(PROBLEM DESCRIPTION) Reproduce each of the following records verbatim, line for line.

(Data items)

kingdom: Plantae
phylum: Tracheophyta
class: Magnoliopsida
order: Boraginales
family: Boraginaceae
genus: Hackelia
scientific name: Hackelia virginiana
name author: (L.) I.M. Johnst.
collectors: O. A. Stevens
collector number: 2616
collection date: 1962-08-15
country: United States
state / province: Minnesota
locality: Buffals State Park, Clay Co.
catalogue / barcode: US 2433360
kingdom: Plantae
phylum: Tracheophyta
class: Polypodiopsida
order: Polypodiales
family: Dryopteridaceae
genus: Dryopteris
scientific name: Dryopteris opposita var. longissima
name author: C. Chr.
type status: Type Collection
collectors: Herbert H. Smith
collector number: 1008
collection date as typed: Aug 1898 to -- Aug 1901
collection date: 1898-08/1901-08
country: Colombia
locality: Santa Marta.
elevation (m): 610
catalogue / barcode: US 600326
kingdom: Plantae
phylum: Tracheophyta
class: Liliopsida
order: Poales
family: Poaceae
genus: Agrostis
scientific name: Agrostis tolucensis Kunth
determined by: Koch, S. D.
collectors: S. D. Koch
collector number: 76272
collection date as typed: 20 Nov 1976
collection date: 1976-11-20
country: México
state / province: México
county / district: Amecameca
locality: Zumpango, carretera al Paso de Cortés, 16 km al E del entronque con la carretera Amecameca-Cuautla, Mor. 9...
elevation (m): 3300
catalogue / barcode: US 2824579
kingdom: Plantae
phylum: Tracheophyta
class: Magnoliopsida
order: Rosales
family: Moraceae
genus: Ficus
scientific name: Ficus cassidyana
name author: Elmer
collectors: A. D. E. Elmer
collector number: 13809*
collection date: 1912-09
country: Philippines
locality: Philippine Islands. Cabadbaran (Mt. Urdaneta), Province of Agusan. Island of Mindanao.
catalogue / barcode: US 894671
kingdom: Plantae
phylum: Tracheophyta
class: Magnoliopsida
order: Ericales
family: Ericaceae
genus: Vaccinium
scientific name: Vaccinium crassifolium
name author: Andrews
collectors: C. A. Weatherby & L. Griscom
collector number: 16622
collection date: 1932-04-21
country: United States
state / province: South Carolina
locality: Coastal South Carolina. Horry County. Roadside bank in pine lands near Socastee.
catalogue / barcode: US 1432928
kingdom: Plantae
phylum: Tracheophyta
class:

(RESPONSE FOR THIS EXERCISE)
kingdom: Plantae
phylum: Tracheophyta
class: Magnoliopsida
order: Boraginales
family: Boraginaceae
genus: Hackelia
scientific name: Hackelia virginiana
name author: (L.) I.M. Johnst.
collectors: O. A. Stevens
collector number: 2616
collection date: 1962-08-15
country: United States
state / province: Minnesota
locality: Buffals State Park, Clay Co.
catalogue / barcode: US 2433360
kingdom: Plantae
phylum: Tracheophyta
class: Polypodiopsida
order: Polypodiales
family: Dryopteridaceae
genus: Dryopteris
scientific name: Dryopteris opposita var. longissima
name author: C. Chr.
type status: Type Collection
collectors: Herbert H. Smith
collector number: 1008
collection date as typed: Aug 1898 to -- Aug 1901
collection date: 1898-08/1901-08
country: Colombia
locality: Santa Marta.
elevation (m): 610
catalogue / barcode: US 600326
kingdom: Plantae
phylum: Tracheophyta
class: Liliopsida
order: Poales
family: Poaceae
genus: Agrostis
scientific name: Agrostis tolucensis Kunth
determined by: Koch, S. D.
collectors: S. D. Koch
collector number: 76272
collection date as typed: 20 Nov 1976
collection date: 1976-11-20
country: México
state / province: México
county / district: Amecameca
locality: Zumpango, carretera al Paso de Cortés, 16 km al E del entronque con la carretera Amecameca-Cuautla, Mor. 9...
elevation (m): 3300
catalogue / barcode: US 2824579
kingdom: Plantae
phylum: Tracheophyta
class: Magnoliopsida
order: Rosales
family: Moraceae
genus: Ficus
scientific name: Ficus cassidyana
name author: Elmer
collectors: A. D. E. Elmer
collector number: 13809*
collection date: 1912-09
country: Philippines
locality: Philippine Islands. Cabadbaran (Mt. Urdaneta), Province of Agusan. Island of Mindanao.
catalogue / barcode: US 894671
kingdom: Plantae
phylum: Tracheophyta
class: Magnoliopsida
order: Ericales
family: Ericaceae
genus: Vaccinium
scientific name: Vaccinium crassifolium
name author: Andrews
collectors: C. A. Weatherby & L. Griscom
collector number: 16622
collection date: 1932-04-21
country: United States
state / province: South Carolina
locality: Coastal South Carolina. Horry County. Roadside bank in pine lands near Socastee.
catalogue / barcode: US 1432928
kingdom: Plantae
phylum: Tracheophyta
class:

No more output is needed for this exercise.